■ DATASET EXCERPTS
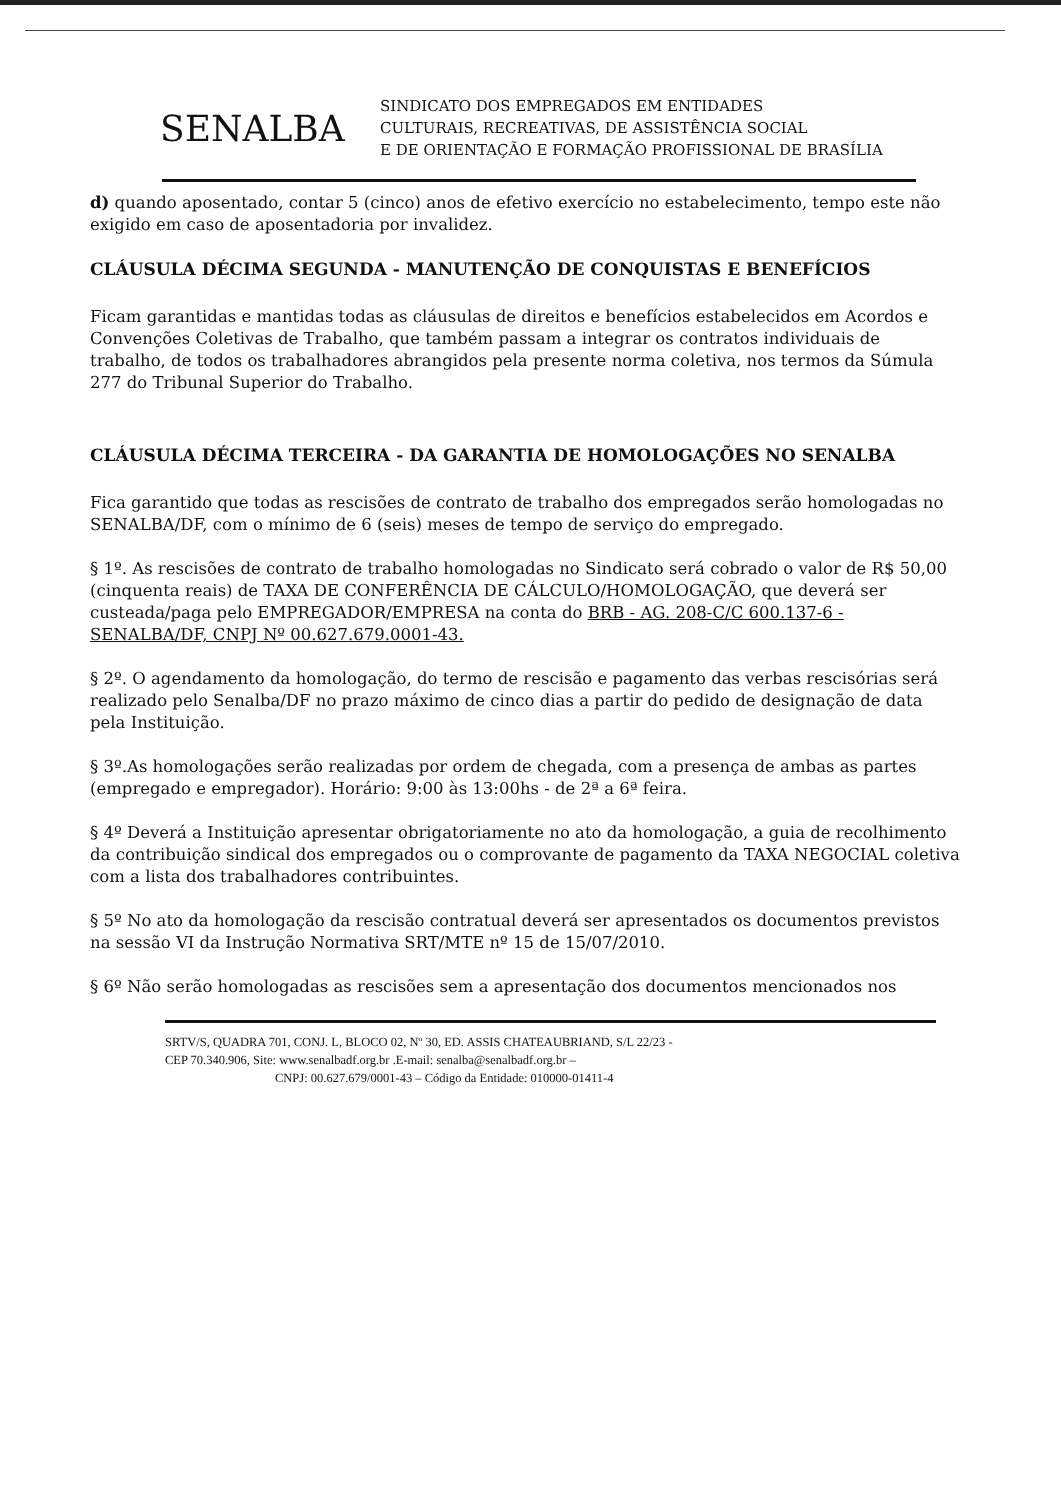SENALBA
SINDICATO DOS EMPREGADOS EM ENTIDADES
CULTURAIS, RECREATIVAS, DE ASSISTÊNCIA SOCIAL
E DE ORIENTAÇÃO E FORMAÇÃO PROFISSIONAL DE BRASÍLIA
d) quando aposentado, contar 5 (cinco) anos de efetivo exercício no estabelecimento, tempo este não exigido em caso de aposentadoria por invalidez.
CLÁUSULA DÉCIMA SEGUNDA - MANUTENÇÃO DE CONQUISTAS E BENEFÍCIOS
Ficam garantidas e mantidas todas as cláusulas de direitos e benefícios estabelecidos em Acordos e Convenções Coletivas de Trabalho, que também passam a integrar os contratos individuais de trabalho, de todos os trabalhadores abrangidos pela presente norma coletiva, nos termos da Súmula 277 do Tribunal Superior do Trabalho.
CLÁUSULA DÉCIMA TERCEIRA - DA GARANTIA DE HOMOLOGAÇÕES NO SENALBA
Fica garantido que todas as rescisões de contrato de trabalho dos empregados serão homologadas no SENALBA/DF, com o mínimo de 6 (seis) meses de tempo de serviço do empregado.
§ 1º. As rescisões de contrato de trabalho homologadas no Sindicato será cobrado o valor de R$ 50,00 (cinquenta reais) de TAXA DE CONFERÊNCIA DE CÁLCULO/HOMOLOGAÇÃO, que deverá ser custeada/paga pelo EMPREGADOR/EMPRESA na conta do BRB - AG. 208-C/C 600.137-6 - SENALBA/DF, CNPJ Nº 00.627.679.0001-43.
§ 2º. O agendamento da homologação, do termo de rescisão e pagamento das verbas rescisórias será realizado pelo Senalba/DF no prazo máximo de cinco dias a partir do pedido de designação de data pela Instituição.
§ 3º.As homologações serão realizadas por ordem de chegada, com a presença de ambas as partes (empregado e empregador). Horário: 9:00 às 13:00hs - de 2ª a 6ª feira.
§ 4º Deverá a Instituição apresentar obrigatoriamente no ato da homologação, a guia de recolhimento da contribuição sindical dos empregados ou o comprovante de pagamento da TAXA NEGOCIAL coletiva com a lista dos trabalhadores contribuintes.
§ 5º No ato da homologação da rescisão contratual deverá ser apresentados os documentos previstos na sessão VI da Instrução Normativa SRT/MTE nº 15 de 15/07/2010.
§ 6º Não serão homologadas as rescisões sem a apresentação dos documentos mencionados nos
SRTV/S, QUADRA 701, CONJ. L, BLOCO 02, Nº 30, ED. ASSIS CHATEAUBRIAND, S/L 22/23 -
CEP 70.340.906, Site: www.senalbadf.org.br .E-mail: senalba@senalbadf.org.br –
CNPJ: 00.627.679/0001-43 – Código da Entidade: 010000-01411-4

■ ACTIVITY
All lines that include the word "todas" must be copied from the material above.

■ OUTPUT FOR THIS EXERCISE
Ficam garantidas e mantidas todas as cláusulas de direitos e benefícios estabelecidos em Acordos e Convenções Coletivas de Trabalho, que também passam a integrar os contratos individuais de trabalho, de todos os trabalhadores abrangidos pela presente norma coletiva, nos termos da Súmula 277 do Tribunal Superior do Trabalho.
Fica garantido que todas as rescisões de contrato de trabalho dos empregados serão homologadas no SENALBA/DF, com o mínimo de 6 (seis) meses de tempo de serviço do empregado.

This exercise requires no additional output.